Il s’agit toujours de créer un effet de mise à distance,
ou du moins de décalage par rapport à ce qu’on pourrait nommer la quotidienneté. J’entends par là que nous sommes confrontés à un monde entièrement mis en forme
par des concepts, dont nous avons hérité, historiquement
et par le biais de l’éducation que nous avons reçue.
Pour le dire autrement, je crois que nous ne voyons pas
le monde, mais que nous le revoyons toujours,
ou le prévoyons. C’est la mise en défaut de cette prévoyance, ou de ces préjugés qui m’intéresse : par des collisions incongrues, des associations décalées, qui peuvent avoir lieu au niveau du rapport forme / matière, ou dans des additions
de formes qui traditionnellement ne se rencontrent pas,
je cherche à faire voir les choses, comme si c’était la première fois. C’est pour cette raison qu’on peut à bon droit parler
d’une dimension philosophique de mes œuvres : au sens
où il s’agit de déjouer les préjugés – ce qui est la définition première de la philosophie –, et de rejouer le rapport au réel
dans une expérience autre, et en quelque sorte inédite.
Le décalage entre forme et matière produit, au sein
de vos œuvres, un glissement sémantique infime
dont naissent leur sens et leur beauté. Dans ce sens qu’attendez-vous du spectateur ou du public ?
J’attends surtout du spectateur qu’il sorte de sa position
de spectateur. Je veux dire que mes œuvres ne sont pas seulement des œuvres qu’on regarde, dont le sens se délivre immédiatement, et dans le lointain. Souvent, le spectateur
doit s’approcher, tourner autour de la pièce, mettre son corps
en jeu, d’une manière ou d’une autre, pour que l’expérience
se produise. On pourrait dire, en cela, qu’il doit devenir acteur et non plus rester seulement consommateur. C’est cette activité qui est, précisément, la condition de possibilité
de l’expérience philosophique dont on parlait plus haut.
Une expérience dont il faut peut-être souligner aussi,
qu’elle a quelque chose à voir avec un retour
à l’émerveillement de l’enfance, ce moment, devenu pour nous improbable, où nous découvrions le monde pour la première fois, avant qu’il n’ait pris forme dans l’éducation. En ce sens,
il y a toujours aussi quelque chose de ludique
dans mes pièces. Il s’agit de re-jouer.
Lors de votre résidence à Berlin, quelles pistes avez-vous explorées ?

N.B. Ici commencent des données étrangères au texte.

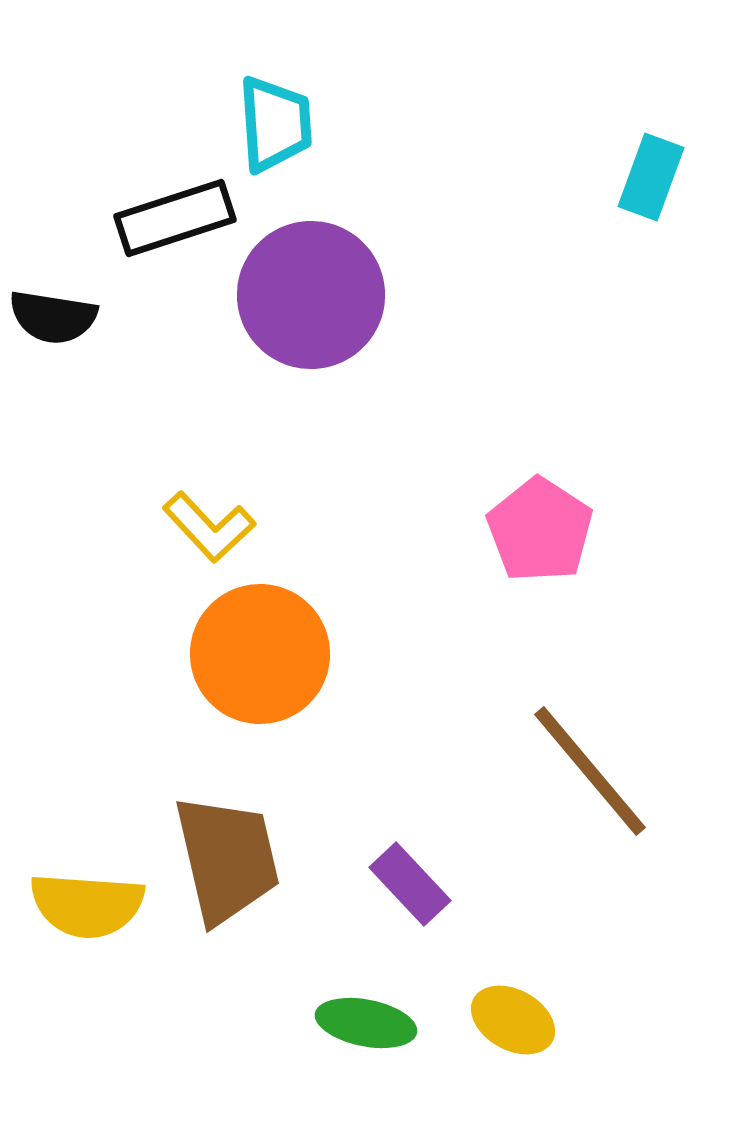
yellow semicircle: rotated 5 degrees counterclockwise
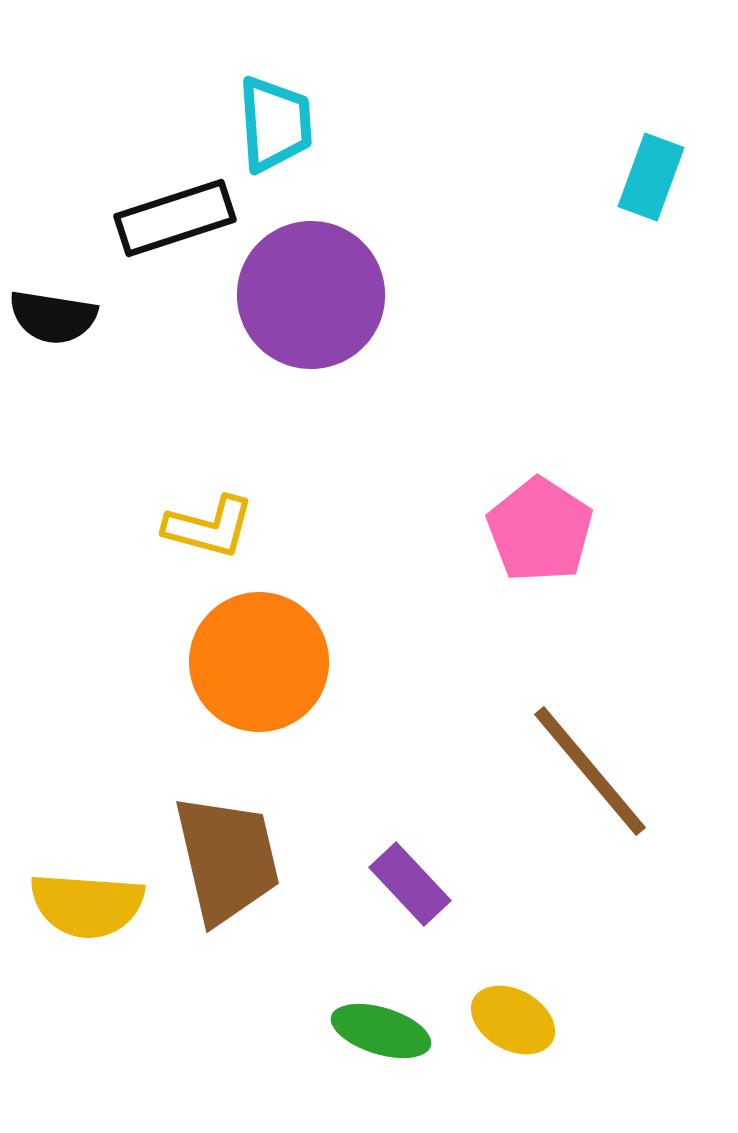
yellow L-shape: rotated 32 degrees counterclockwise
orange circle: moved 1 px left, 8 px down
green ellipse: moved 15 px right, 8 px down; rotated 6 degrees clockwise
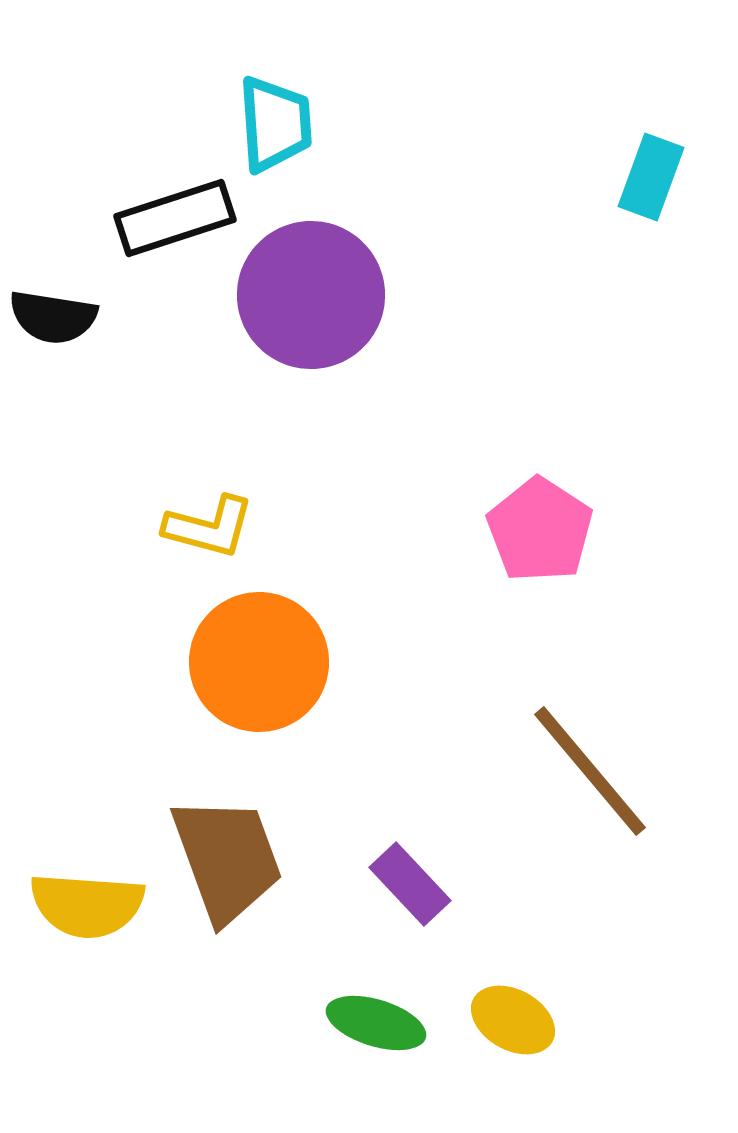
brown trapezoid: rotated 7 degrees counterclockwise
green ellipse: moved 5 px left, 8 px up
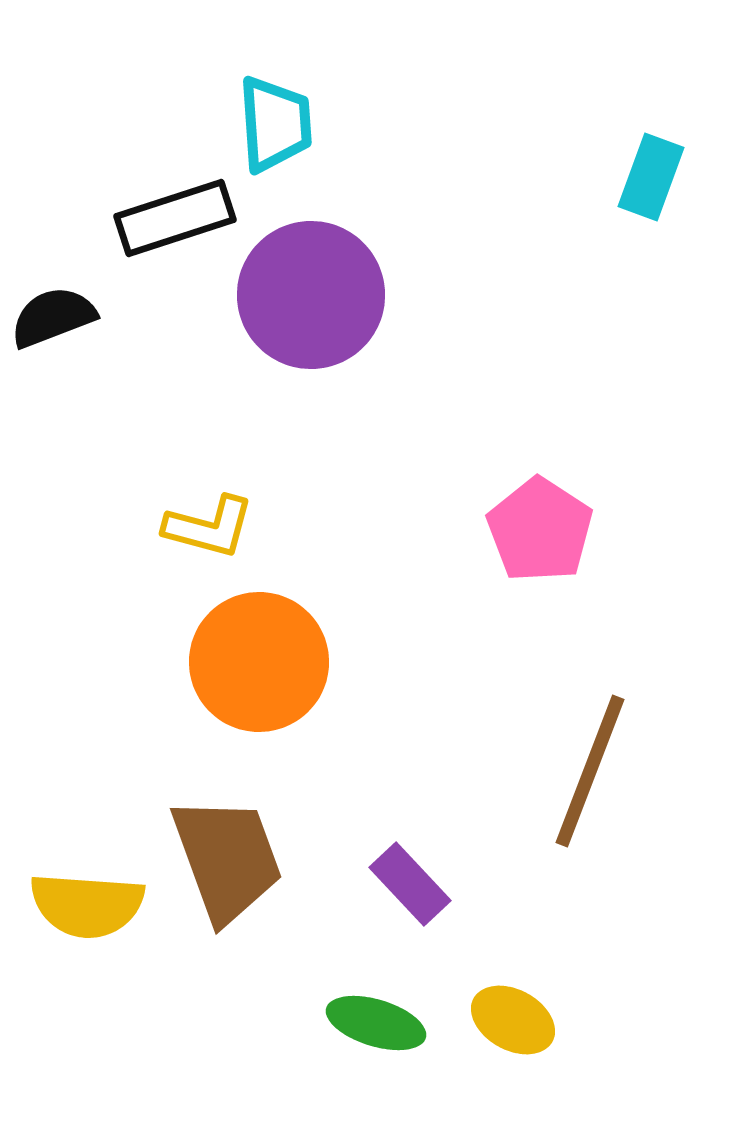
black semicircle: rotated 150 degrees clockwise
brown line: rotated 61 degrees clockwise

La résidence a été l’occasion pour moi de développer
un travail de dessin, une pratique que je n’avais jamais vraiment explorée. Il s’agissait pour moi de voir comment
ce que j’avais mis en place dans l’objet et l’installation pouvait se transformer dans cet autre médium. Au final, cela donne
des œuvres où, dans la même logique de décalages,
se mêlent, d’une manière surprenante, inspiration formaliste
et figuration populaire. Mes dessins ressemblent
à des collages : collages de réalités et de temporalités différentes, dont le sens n’est pas immédiatement donné.
À la limite, il n’y a pas même de sens de lecture unique.
Le regardeur est appelé à se promener, à inventer,
ou co-inventer, la signification. Il y a là quelque chose
de la problématique de l’œuvre ouverte, dont parlait Umberto Eco au début des années 60. À la différence qu’il s’agit aujourd’hui de reprendre cela dans des cadres de référence qui ne sont plus, d’évidence, ceux de la modernité,
mais de la postmodernité. Du moins est-ce cela que j’interroge : notre capacité, dans un environnement
fragmenté, à créer, encore et malgré tout, du récit – du sens.